▶ **What the task asks**
From top to bottom, each entry below must be reproduced exactly.

Data for processing Block Start

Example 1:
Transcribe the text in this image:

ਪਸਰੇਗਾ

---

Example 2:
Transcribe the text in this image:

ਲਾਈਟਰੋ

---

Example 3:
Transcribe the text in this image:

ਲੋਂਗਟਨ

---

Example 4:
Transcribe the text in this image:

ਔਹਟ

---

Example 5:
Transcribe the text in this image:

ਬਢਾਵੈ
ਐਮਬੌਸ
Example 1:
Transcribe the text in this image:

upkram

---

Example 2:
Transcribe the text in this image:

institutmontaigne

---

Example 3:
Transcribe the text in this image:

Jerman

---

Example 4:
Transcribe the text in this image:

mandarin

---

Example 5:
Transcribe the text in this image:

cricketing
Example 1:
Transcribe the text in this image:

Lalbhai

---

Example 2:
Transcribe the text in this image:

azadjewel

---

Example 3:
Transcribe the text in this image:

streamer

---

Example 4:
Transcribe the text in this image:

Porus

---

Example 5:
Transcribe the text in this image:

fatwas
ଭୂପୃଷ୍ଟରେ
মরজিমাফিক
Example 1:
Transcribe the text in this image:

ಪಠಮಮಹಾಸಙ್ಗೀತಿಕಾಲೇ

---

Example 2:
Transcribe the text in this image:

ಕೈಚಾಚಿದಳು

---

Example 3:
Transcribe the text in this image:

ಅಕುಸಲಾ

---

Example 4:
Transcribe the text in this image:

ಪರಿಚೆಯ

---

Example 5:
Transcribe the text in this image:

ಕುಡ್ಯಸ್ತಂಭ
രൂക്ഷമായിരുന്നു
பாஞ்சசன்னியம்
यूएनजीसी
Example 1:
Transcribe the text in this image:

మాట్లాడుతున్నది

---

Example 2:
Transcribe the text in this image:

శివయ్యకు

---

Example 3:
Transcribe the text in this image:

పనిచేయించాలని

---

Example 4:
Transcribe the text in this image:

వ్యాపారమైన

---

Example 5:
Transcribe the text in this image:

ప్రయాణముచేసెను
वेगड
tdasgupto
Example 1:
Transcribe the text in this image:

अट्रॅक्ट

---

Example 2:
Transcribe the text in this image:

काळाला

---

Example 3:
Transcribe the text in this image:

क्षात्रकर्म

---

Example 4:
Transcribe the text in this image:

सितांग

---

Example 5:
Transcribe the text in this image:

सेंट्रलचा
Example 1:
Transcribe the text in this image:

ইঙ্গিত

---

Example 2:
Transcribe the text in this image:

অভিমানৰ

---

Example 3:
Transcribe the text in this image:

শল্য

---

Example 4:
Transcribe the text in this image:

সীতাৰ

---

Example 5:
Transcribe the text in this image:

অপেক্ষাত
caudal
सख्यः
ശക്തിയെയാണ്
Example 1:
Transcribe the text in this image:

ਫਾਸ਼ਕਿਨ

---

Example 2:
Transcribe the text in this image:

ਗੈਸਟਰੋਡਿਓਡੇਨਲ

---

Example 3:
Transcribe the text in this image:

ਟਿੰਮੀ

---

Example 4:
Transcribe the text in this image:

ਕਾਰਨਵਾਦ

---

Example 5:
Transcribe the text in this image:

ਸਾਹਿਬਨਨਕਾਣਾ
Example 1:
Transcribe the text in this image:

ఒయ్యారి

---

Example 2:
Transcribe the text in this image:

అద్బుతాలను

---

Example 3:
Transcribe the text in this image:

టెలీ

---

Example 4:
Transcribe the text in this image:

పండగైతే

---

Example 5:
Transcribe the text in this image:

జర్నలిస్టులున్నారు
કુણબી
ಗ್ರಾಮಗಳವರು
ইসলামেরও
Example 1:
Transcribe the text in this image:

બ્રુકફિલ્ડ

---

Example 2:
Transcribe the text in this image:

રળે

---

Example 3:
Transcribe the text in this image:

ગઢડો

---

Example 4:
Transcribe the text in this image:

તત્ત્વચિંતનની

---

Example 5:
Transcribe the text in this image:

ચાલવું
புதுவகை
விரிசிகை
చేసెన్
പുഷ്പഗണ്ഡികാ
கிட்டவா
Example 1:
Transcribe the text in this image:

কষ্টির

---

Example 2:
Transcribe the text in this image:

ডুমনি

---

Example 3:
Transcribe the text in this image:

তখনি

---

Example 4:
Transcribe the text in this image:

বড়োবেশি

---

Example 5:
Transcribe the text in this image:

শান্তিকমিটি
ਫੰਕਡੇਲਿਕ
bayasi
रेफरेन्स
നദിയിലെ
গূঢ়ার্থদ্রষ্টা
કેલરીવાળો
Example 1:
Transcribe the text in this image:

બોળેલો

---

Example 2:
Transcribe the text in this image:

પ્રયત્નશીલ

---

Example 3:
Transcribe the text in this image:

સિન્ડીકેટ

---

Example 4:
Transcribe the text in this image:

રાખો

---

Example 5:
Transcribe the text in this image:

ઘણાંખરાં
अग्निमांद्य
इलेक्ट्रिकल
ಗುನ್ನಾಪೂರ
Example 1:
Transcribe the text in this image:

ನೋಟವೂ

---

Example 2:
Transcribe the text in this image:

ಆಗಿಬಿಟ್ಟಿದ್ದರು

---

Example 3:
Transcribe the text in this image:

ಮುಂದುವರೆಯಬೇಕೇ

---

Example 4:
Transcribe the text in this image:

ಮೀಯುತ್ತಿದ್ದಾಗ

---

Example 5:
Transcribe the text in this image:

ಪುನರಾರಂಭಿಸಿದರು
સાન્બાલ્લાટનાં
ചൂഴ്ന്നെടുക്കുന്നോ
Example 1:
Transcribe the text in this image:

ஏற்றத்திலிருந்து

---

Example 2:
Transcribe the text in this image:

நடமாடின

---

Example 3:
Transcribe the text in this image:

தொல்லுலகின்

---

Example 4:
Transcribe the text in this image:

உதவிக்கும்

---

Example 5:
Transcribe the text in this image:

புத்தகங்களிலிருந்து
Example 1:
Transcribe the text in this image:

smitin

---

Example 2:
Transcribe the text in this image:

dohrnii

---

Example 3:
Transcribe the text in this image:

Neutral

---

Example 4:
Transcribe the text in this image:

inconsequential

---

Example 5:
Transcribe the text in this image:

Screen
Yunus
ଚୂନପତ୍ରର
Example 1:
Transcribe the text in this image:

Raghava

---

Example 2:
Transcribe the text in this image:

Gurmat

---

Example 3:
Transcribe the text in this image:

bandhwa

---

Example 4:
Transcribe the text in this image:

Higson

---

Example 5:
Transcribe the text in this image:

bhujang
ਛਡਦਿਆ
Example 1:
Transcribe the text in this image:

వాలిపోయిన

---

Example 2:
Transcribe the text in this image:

Data for processing Block End

▶ **Result of the exercise**
Example 1:
Transcribe the text in this image:

ਪਸਰੇਗਾ

---

Example 2:
Transcribe the text in this image:

ਲਾਈਟਰੋ

---

Example 3:
Transcribe the text in this image:

ਲੋਂਗਟਨ

---

Example 4:
Transcribe the text in this image:

ਔਹਟ

---

Example 5:
Transcribe the text in this image:

ਬਢਾਵੈ
ਐਮਬੌਸ
Example 1:
Transcribe the text in this image:

upkram

---

Example 2:
Transcribe the text in this image:

institutmontaigne

---

Example 3:
Transcribe the text in this image:

Jerman

---

Example 4:
Transcribe the text in this image:

mandarin

---

Example 5:
Transcribe the text in this image:

cricketing
Example 1:
Transcribe the text in this image:

Lalbhai

---

Example 2:
Transcribe the text in this image:

azadjewel

---

Example 3:
Transcribe the text in this image:

streamer

---

Example 4:
Transcribe the text in this image:

Porus

---

Example 5:
Transcribe the text in this image:

fatwas
ଭୂପୃଷ୍ଟରେ
মরজিমাফিক
Example 1:
Transcribe the text in this image:

ಪಠಮಮಹಾಸಙ್ಗೀತಿಕಾಲೇ

---

Example 2:
Transcribe the text in this image:

ಕೈಚಾಚಿದಳು

---

Example 3:
Transcribe the text in this image:

ಅಕುಸಲಾ

---

Example 4:
Transcribe the text in this image:

ಪರಿಚೆಯ

---

Example 5:
Transcribe the text in this image:

ಕುಡ್ಯಸ್ತಂಭ
രൂക്ഷമായിരുന്നു
பாஞ்சசன்னியம்
यूएनजीसी
Example 1:
Transcribe the text in this image:

మాట్లాడుతున్నది

---

Example 2:
Transcribe the text in this image:

శివయ్యకు

---

Example 3:
Transcribe the text in this image:

పనిచేయించాలని

---

Example 4:
Transcribe the text in this image:

వ్యాపారమైన

---

Example 5:
Transcribe the text in this image:

ప్రయాణముచేసెను
वेगड
tdasgupto
Example 1:
Transcribe the text in this image:

अट्रॅक्ट

---

Example 2:
Transcribe the text in this image:

काळाला

---

Example 3:
Transcribe the text in this image:

क्षात्रकर्म

---

Example 4:
Transcribe the text in this image:

सितांग

---

Example 5:
Transcribe the text in this image:

सेंट्रलचा
Example 1:
Transcribe the text in this image:

ইঙ্গিত

---

Example 2:
Transcribe the text in this image:

অভিমানৰ

---

Example 3:
Transcribe the text in this image:

শল্য

---

Example 4:
Transcribe the text in this image:

সীতাৰ

---

Example 5:
Transcribe the text in this image:

অপেক্ষাত
caudal
सख्यः
ശക്തിയെയാണ്
Example 1:
Transcribe the text in this image:

ਫਾਸ਼ਕਿਨ

---

Example 2:
Transcribe the text in this image:

ਗੈਸਟਰੋਡਿਓਡੇਨਲ

---

Example 3:
Transcribe the text in this image:

ਟਿੰਮੀ

---

Example 4:
Transcribe the text in this image:

ਕਾਰਨਵਾਦ

---

Example 5:
Transcribe the text in this image:

ਸਾਹਿਬਨਨਕਾਣਾ
Example 1:
Transcribe the text in this image:

ఒయ్యారి

---

Example 2:
Transcribe the text in this image:

అద్బుతాలను

---

Example 3:
Transcribe the text in this image:

టెలీ

---

Example 4:
Transcribe the text in this image:

పండగైతే

---

Example 5:
Transcribe the text in this image:

జర్నలిస్టులున్నారు
કુણબી
ಗ್ರಾಮಗಳವರು
ইসলামেরও
Example 1:
Transcribe the text in this image:

બ્રુકફિલ્ડ

---

Example 2:
Transcribe the text in this image:

રળે

---

Example 3:
Transcribe the text in this image:

ગઢડો

---

Example 4:
Transcribe the text in this image:

તત્ત્વચિંતનની

---

Example 5:
Transcribe the text in this image:

ચાલવું
புதுவகை
விரிசிகை
చేసెన్
പുഷ്പഗണ്ഡികാ
கிட்டவா
Example 1:
Transcribe the text in this image:

কষ্টির

---

Example 2:
Transcribe the text in this image:

ডুমনি

---

Example 3:
Transcribe the text in this image:

তখনি

---

Example 4:
Transcribe the text in this image:

বড়োবেশি

---

Example 5:
Transcribe the text in this image:

শান্তিকমিটি
ਫੰਕਡੇਲਿਕ
bayasi
रेफरेन्स
നദിയിലെ
গূঢ়ার্থদ্রষ্টা
કેલરીવાળો
Example 1:
Transcribe the text in this image:

બોળેલો

---

Example 2:
Transcribe the text in this image:

પ્રયત્નશીલ

---

Example 3:
Transcribe the text in this image:

સિન્ડીકેટ

---

Example 4:
Transcribe the text in this image:

રાખો

---

Example 5:
Transcribe the text in this image:

ઘણાંખરાં
अग्निमांद्य
इलेक्ट्रिकल
ಗುನ್ನಾಪೂರ
Example 1:
Transcribe the text in this image:

ನೋಟವೂ

---

Example 2:
Transcribe the text in this image:

ಆಗಿಬಿಟ್ಟಿದ್ದರು

---

Example 3:
Transcribe the text in this image:

ಮುಂದುವರೆಯಬೇಕೇ

---

Example 4:
Transcribe the text in this image:

ಮೀಯುತ್ತಿದ್ದಾಗ

---

Example 5:
Transcribe the text in this image:

ಪುನರಾರಂಭಿಸಿದರು
સાન્બાલ્લાટનાં
ചൂഴ്ന്നെടുക്കുന്നോ
Example 1:
Transcribe the text in this image:

ஏற்றத்திலிருந்து

---

Example 2:
Transcribe the text in this image:

நடமாடின

---

Example 3:
Transcribe the text in this image:

தொல்லுலகின்

---

Example 4:
Transcribe the text in this image:

உதவிக்கும்

---

Example 5:
Transcribe the text in this image:

புத்தகங்களிலிருந்து
Example 1:
Transcribe the text in this image:

smitin

---

Example 2:
Transcribe the text in this image:

dohrnii

---

Example 3:
Transcribe the text in this image:

Neutral

---

Example 4:
Transcribe the text in this image:

inconsequential

---

Example 5:
Transcribe the text in this image:

Screen
Yunus
ଚୂନପତ୍ରର
Example 1:
Transcribe the text in this image:

Raghava

---

Example 2:
Transcribe the text in this image:

Gurmat

---

Example 3:
Transcribe the text in this image:

bandhwa

---

Example 4:
Transcribe the text in this image:

Higson

---

Example 5:
Transcribe the text in this image:

bhujang
ਛਡਦਿਆ
Example 1:
Transcribe the text in this image:

వాలిపోయిన

---

Example 2:
Transcribe the text in this image:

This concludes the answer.